About this exercise →
Below are records; copy every line among them that contains the word "lines".

Data for this task →
= Beginning of Section =

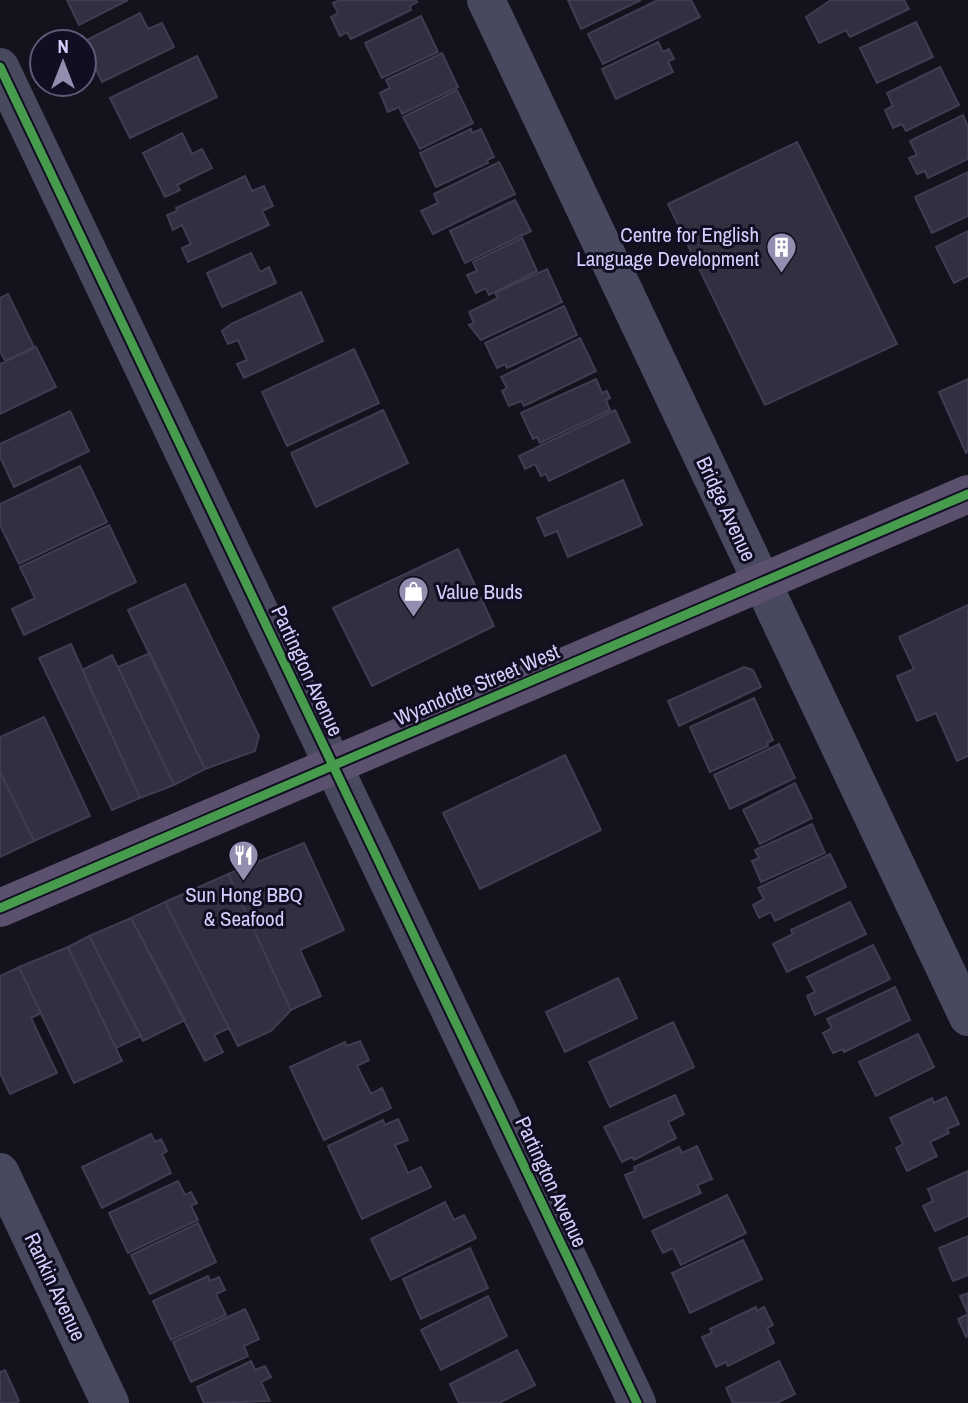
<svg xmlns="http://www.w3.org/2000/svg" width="968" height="1403" font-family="'Archivo Narrow',sans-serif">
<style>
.building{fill:#323040;stroke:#403c51;stroke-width:2}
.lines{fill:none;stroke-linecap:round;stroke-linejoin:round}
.minor{stroke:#48485e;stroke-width:38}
.major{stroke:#5b516f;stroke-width:38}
.cycleway-casing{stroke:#110e22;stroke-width:13}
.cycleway{stroke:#469c4c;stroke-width:9}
.labels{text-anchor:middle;stroke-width:6;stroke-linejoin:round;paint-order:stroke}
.poi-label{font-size:21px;fill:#d4d0fe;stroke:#110e22;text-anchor:end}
.street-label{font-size:21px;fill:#d4d0fe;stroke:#110e22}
</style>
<rect width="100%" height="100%" fill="#14121d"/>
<path class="building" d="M67 0H128L79 25Z
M340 0H416L417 2 410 6 411 10 351 39 347 32 340 36 331 17 338 13 333 3Z
M568 0H641L581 29Z
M658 0H691L700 17 603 64 588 34Z
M831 0H904L909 9 850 37 846 30 819 43 806 17Z
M140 13 148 29 162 23 174 47 102 82 83 42Z
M421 16 438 52 382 78 365 43Z
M916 22 933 57 877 83 860 48Z
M658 42 663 52 669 49 674 59 668 61 673 72 616 99 602 69Z
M442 53 458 87 402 114 399 107 388 112 380 93 390 88 386 80Z
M197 56 217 97 130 138 110 98Z
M940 67 959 105 906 131 902 124 893 128 885 110 893 106 887 93Z
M457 90 473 123 420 149 403 117Z
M963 115 968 127V159L928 178 925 171 917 174 909 158 917 155 910 141Z
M471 129 472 133 481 129 494 157 487 160 488 163 436 187 420 153Z
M182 133 192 154 202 149 212 168 177 185 180 190 165 197 143 153Z
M797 142 897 344 765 405 668 204Z
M499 162 515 194 433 234 421 211 438 203 434 194Z
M968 172V216L932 233 915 197Z
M245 176 252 191 264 186 273 206 262 211 269 225 188 262 182 248 191 244 182 225 173 230 167 215 177 211 176 208Z
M515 200 531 231 465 263 450 231Z
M968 231V276L954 283 936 247Z
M522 238 537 271 489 295 486 288 476 293 467 275 477 271 473 262Z
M251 253 260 272 269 267 276 283 222 307 207 273Z
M547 269 562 302 481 340 469 325 474 323 469 312 498 298 495 293Z
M301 292 323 341 244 378 237 364 247 360 238 340 228 344 222 331 231 324Z
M8 294 34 347 5 361 0 351V298Z
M564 306 577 335 507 368 505 364 497 368 485 343Z
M580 338 596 371 524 406 521 401 509 406 502 391 507 388 501 377Z
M36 347 56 387 0 414V364Z
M354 349 379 403 287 446 262 392Z
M596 379 602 393 607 391 610 398 606 400 610 410 540 443 537 437 533 439 521 413Z
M968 379V452L966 453 939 392Z
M383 410 408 463 316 507 291 453Z
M615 410 630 442 549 481 546 474 541 476 535 464 525 469 519 456Z
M70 411 89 451 14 487 0 457V444Z
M80 466 107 522 19 564 0 525V504Z
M623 480 642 525 568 557 557 531 545 536 537 518Z
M109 525 136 582 24 635 12 609 35 598 20 567Z
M458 549 494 626 372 686 333 608Z
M185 584 259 736 255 751 205 769 128 610Z
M968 605V756L957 761 936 713 917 721 897 676 914 669 899 637Z
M71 644 140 798 112 810 39 658Z
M150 653 205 769 174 785 118 667Z
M112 655 174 785 140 798 82 670Z
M744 667 753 670 761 687 679 726 668 701Z
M754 698 773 740 767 743 768 746 710 772 690 727Z
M44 717 90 816 34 841 0 772V737Z
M779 744 795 778 730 809 714 775Z
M565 755 601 830 480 889 443 813Z
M0 772 34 841 0 857Z
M795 783 812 818 760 844 743 810Z
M812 824 825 853 761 882 752 861 759 858 755 850Z
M304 843 344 930 300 950 321 996 291 1010 228 874Z
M830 854 846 887 775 921 771 912 759 918 753 905 764 899 758 888Z
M228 874 291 1010 271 1031 238 1046 165 902Z
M165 902 229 1028 214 1035 223 1052 205 1061 131 918Z
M850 902 866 934 787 972 773 944 793 934 791 930Z
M131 918 185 1020 143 1041 89 936Z
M89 936 141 1036 116 1048 68 947Z
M873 945 890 979 815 1015 807 996 815 992 807 977Z
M68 947 122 1061 74 1083 19 967Z
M19 967 41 1013 31 1018 57 1073 10 1094 0 1073V976Z
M618 978 637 1018 565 1052 546 1012Z
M895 987 910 1020 844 1052 843 1049 833 1053 823 1033 832 1028 827 1019Z
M673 1022 694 1067 610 1107 589 1062Z
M918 1034 934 1067 876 1096 859 1062Z
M360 1041 369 1060 357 1066 371 1094 382 1088 391 1108 324 1140 290 1067 345 1042 347 1046Z
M675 1095 684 1114 668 1122 676 1138 634 1160 632 1157 622 1162 604 1127Z
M946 1097 959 1124 947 1129 949 1133 930 1142 937 1156 907 1171 896 1148 903 1144 890 1118 932 1098 934 1103Z
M398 1119 408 1140 395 1145 408 1173 421 1167 431 1187 362 1219 328 1146 383 1120 385 1125Z
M151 1134 155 1142 161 1139 167 1151 162 1154 171 1173 102 1208 82 1167Z
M697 1146 712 1179 697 1185 701 1193 644 1218 625 1175 635 1171 634 1167 679 1147 682 1153Z
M968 1171V1216L935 1231 923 1206 933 1201 928 1189Z
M178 1181 185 1195 191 1192 197 1203 191 1206 198 1220 128 1253 109 1213Z
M727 1195 746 1233 681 1265 673 1248 663 1253 652 1231Z
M445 1202 454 1220 464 1215 476 1238 391 1280 371 1239Z
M198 1223 216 1262 150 1294 131 1255Z
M968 1236V1275L953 1281 939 1248Z
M743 1240 762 1279 690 1313 672 1273Z
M470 1248 488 1288 421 1319 403 1279Z
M208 1276 210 1281 219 1277 225 1290 216 1294 226 1315 171 1340 153 1301Z
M968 1293V1314L960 1296Z
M488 1296 507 1336 441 1370 421 1330Z
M756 1307 757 1311 764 1307 773 1325 767 1328 774 1343 728 1366 726 1362 716 1367 702 1337 712 1333 710 1329Z
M245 1309 259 1339 244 1346 248 1356 191 1382 173 1342Z
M968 1314V1336L966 1337 958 1319Z
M517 1350 535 1385 499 1403H459L450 1384Z
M251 1361 255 1370 265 1366 271 1377 261 1382 270 1401 204 1403 197 1387Z
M779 1361 795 1394 777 1403H733L726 1388Z
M5 1370 19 1401 16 1403H0V1372Z"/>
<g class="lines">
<path class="minor" d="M486 0 968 1017
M0 67 637 1403
M0 1172 110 1403"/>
<path class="major" d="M0 908 968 494"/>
<defs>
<path id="cycleway" d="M0 67 637 1403
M0 908 968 494"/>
</defs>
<use href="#cycleway" class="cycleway-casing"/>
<use href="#cycleway" class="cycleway"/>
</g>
<defs>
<symbol id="building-pin" viewBox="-11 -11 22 30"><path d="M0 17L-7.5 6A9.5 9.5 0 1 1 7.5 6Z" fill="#918eaf" stroke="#110e22"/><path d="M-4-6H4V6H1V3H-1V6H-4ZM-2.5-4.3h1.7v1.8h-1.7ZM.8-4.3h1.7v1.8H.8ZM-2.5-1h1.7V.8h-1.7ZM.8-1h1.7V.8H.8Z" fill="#fff"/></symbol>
<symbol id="shop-pin" viewBox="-11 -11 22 30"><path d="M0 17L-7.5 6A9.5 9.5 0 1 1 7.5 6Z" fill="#918eaf" stroke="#110e22"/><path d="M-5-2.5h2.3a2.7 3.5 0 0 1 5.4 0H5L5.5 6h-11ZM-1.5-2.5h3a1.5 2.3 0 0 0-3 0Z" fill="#fff"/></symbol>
<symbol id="restaurant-pin" viewBox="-11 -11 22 30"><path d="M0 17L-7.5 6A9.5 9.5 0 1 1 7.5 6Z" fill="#918eaf" stroke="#110e22"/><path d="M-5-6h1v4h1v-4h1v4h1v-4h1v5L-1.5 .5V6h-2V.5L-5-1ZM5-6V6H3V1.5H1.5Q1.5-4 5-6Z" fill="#fff"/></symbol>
</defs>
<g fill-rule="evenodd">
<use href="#building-pin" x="764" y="230" width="35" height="47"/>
<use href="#shop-pin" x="396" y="574" width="35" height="47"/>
<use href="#restaurant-pin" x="226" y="838" width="35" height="47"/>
</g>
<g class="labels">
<g class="poi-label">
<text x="759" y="242">Centre for English<tspan x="759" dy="24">Language Development</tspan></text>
<text x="436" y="599" text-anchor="start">Value Buds</text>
<text x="244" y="902" text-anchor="middle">Sun Hong BBQ<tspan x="244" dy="24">&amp; Seafood</tspan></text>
</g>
<g class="street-label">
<text transform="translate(726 509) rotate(65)" y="7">Bridge Avenue</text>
<text transform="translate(307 671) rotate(65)" y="7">Partington Avenue</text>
<text transform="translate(477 685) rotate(-23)" y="7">Wyandotte Street West</text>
<text transform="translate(551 1182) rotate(65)" y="7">Partington Avenue</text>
<text transform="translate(55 1287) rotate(65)" y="7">Rankin Avenue</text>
</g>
</g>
<g transform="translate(63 63)"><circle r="33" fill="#110e22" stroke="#5f5c7a" stroke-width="2"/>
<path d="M0-5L12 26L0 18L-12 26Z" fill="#918eaf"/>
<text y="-10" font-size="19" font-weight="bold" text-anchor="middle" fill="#d4d0fe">N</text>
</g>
</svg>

= End of Section =

Exercise output →
.lines{fill:none;stroke-linecap:round;stroke-linejoin:round}
<g class="lines">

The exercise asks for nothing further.